All players have their own emotional energy that is based on previous experiences and their unique story. Players also have their own triggers that can stress them. When emotion meets stress, things get interesting, and this all happens below the surface. Imagine these three scenarios: In your first round of a tournament, you’re playing in control, seeing the court well with a calm awareness of what’s happening. You’re feeling relaxed, balanced and can be described as playing “Inside the Zone.”
Now, in the second round, you realize your opponent is the number one seed! You might be a bit tentative, even feeling a bit slow and sluggish. To get back to a place of balance, you will need to energize yourself, maybe shuffle your feet, shake your arms, and even reframe things so you look at the match as a challenge. Now, let’s assume you pulled off the upset. Great job!

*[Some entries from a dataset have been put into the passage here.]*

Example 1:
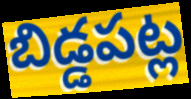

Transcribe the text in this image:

బిడ్డపట్ల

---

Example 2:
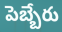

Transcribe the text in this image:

పెబ్బేరు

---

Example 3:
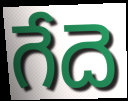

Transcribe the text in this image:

గేదె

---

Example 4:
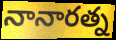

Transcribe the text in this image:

నానారత్న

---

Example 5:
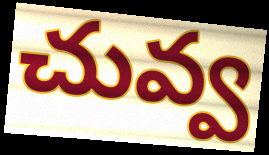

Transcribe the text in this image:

చువ్వ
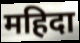
महिदा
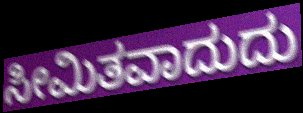
ಸೀಮಿತವಾದುದು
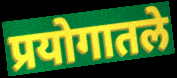
प्रयोगातले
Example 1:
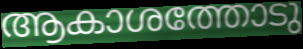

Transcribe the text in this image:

In the next round after beating the top seed, you’re expected to win—lots of pressure on you. The match is very close, and the score is 5-5 in the third set. Your opponent hits three straight lines and then closes the game out with a bad call. Emotionally, you’re in rage mode, barely able to control yourself as you walk over to the chair during the change-over, now down 5-6.
So, what’s the trick to insuring a player doesn’t go into overwhelm and/or shutdown mode under pressure? How can they hang in there, reset and continue to play through adversity, ultimately regaining that place of balance? We have all seen players bounce back in the face of adversity, while other players seem to spiral out of control. Why is this? Going back to the light switch metaphor, the key is the player’s ability to ride the wave and manage their emotional energy without getting too charged or discharged before short-circuiting (overwhelm/shutdown).

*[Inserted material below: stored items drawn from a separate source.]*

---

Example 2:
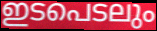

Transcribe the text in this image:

ഇടപെടലും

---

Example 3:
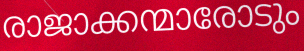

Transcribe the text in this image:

രാജാക്കന്മാരോടും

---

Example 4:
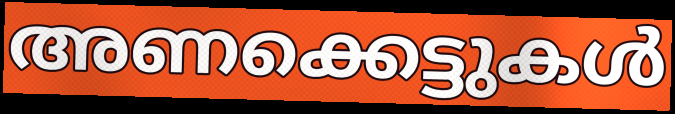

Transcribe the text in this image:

അണക്കെട്ടുകൾ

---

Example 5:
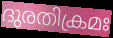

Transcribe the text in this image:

ദുരതിക്രമഃ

Players of all levels know that tennis matches can be emotional and akin to riding the waves in an ocean. I often tell my clients to expect a match to be difficult, expect adversity, and momentum shifts, this way it is not a surprise and they can spend their energy competing, problem solving, and focusing on what they can control versus being angry that the score is not how they expected. Clearly, focusing on what you cannot control like the weather, opponent, fans and outcome can trigger a player and take them out of their comfort zone.
Now, seasoned players like Roger Federer, Rafael Nadal, Novak Djokovic, and top juniors alike usually put errors behind them, absorb uncontrollable situations, and regain their refocus on the next point or shortly thereafter. While players like Nick Kyrgios, Jo-Wilfried Tsonga, Gael Monfils, and the next level of juniors usually don’t do as well. The top players show us that it’s key to be aware of emotional energy and how certain triggers impact the ability to stay balanced. When players non-judgmentally view challenge as just that, they can choose how to best channel their energy for the next point. Wins and losses tell us that in an evenly skilled match, the player that stays within their emotional range of resiliency will have the adaptability to absorb the “momentum waves” of a match.

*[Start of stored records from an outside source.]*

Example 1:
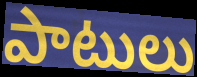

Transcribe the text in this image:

పాటులు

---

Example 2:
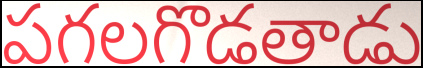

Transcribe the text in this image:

పగలగొడతాడు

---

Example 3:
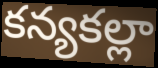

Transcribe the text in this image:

కన్యకల్లా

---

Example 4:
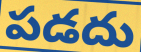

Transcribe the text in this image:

పడదు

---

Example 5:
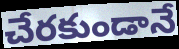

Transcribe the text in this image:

చేరకుండానే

When a player demonstrates a range of emotional resiliency, they don’t get overwhelmed. They can be okay with being on edge, especially when it counts the most under pressure. In turn, this gives them the best chance to make high percentage choices and compete. I remember watching a documentary about Roger Federer. His coach said, “What makes Roger so great is that he always knows where he is and then subsequently knows what he needs.” I believe this takes great awareness and allows Roger to channel his energy and play within his emotional range of resiliency. Essentially, “riding the waves of the match.”